10年前、「ちょっと先の未来」としてノーマンが夢想していたことに、技術が追いついてきた、というのが適切かもしれません。いま、我々はそんな時代に生きています。ヒトとAIの関係性は、まさに今後デザイナーが取り組むべきチャレンジのひとつであると自分は考えています。超面白いです。
Chapter 04 : 「いつかやってくる未来」を、今たぐり寄せる
「病気推測なんて、もっともっと未来のことだろう」
2年前、Ubieに出会う前は、自分自身もぼんやりそんなことを考えていました。
でも2年前、Ubieに出会ったときには既にその未来の兆しはありました。
この道具は世の中を変えるだろうし、そんな大仰なことを言わなくても、自分が将来おじさんになったとき、きっと自分自身の役に立つだろう。
未来の兆しは見えていたので、それを一人のデザイナーとして、もっと大きくしたいと思い、ジョインしました。
「AIなんて言っても、まだまだ先のことでしょ?」
そう思われるかもしれません。でも、まさに「道具」としてのAIは、北は北海道から南は沖縄まで、既に全国の病院の新しい日常になりつつあります。平成の30年間でゆっくりと進んでいた時計の針が、まさに大きく進みつつあります。

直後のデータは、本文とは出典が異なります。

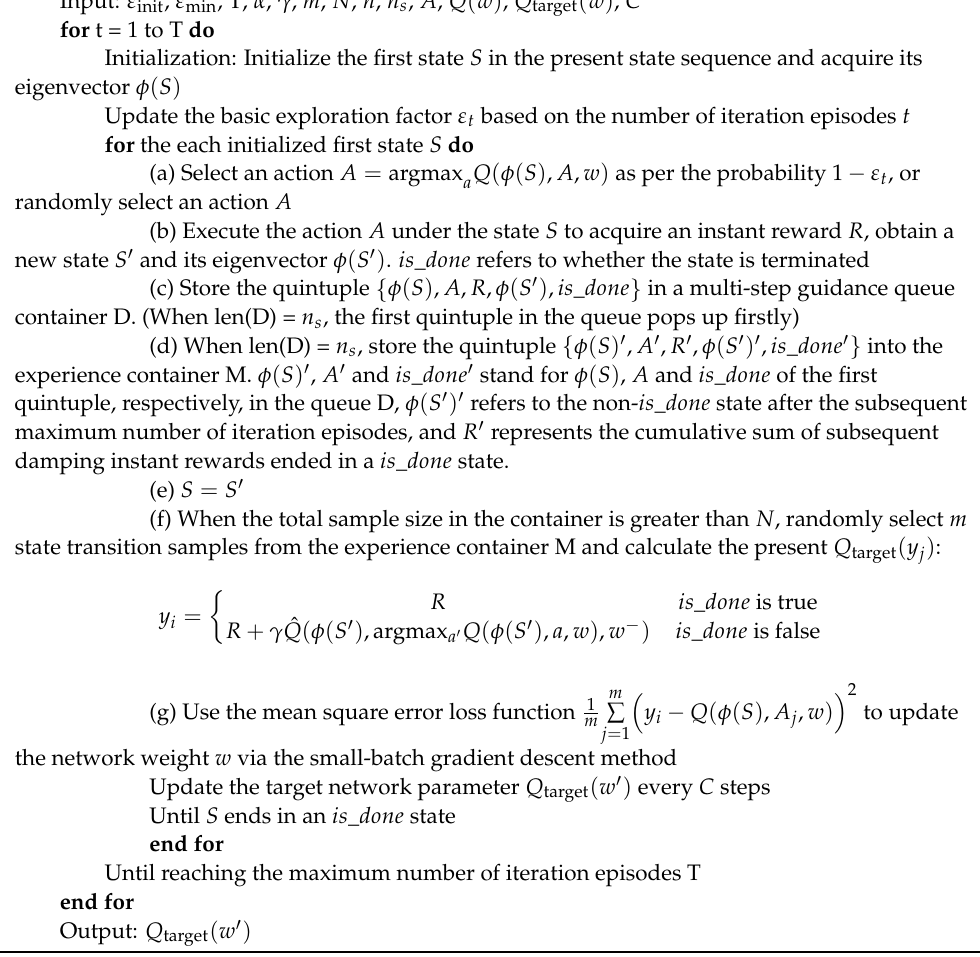
Algorithm 3: Pseudo form of the MS-DDQN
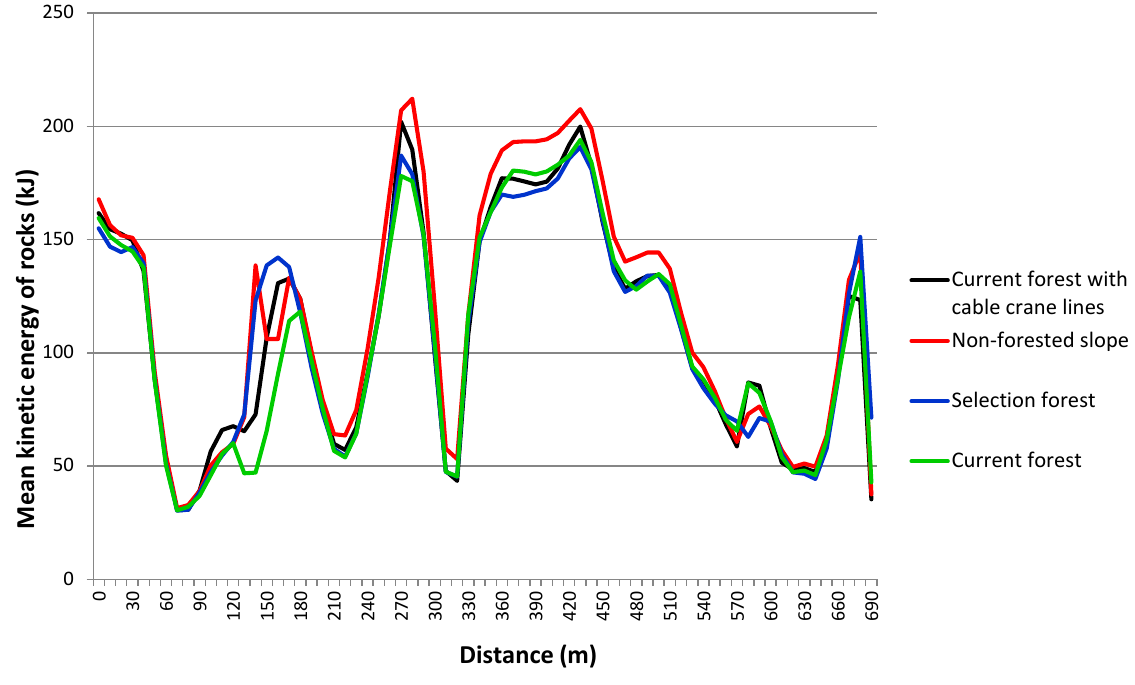
Figure 4. Profile chart of mean kinetic energy in kilojoule (kJ) of rocks on the main road for four forest management scenarios. Distance was measured along the regional road from the tunnel and plateau indicated on the left hand side of the Figure 2 towards sharp bend on the right hand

1年前のDesignshipでは、昭和の話から2050年までの話をしました。「いつかやってくる未来」を今たぐり寄せるんだという想いは、いまも変わっていませんし、それは少しずつ確信になりつつあります。
Ubieはこれまでもこれからも、医療体験の当たり前を「道具」としてのAIでアップデートしていきたいと考えています。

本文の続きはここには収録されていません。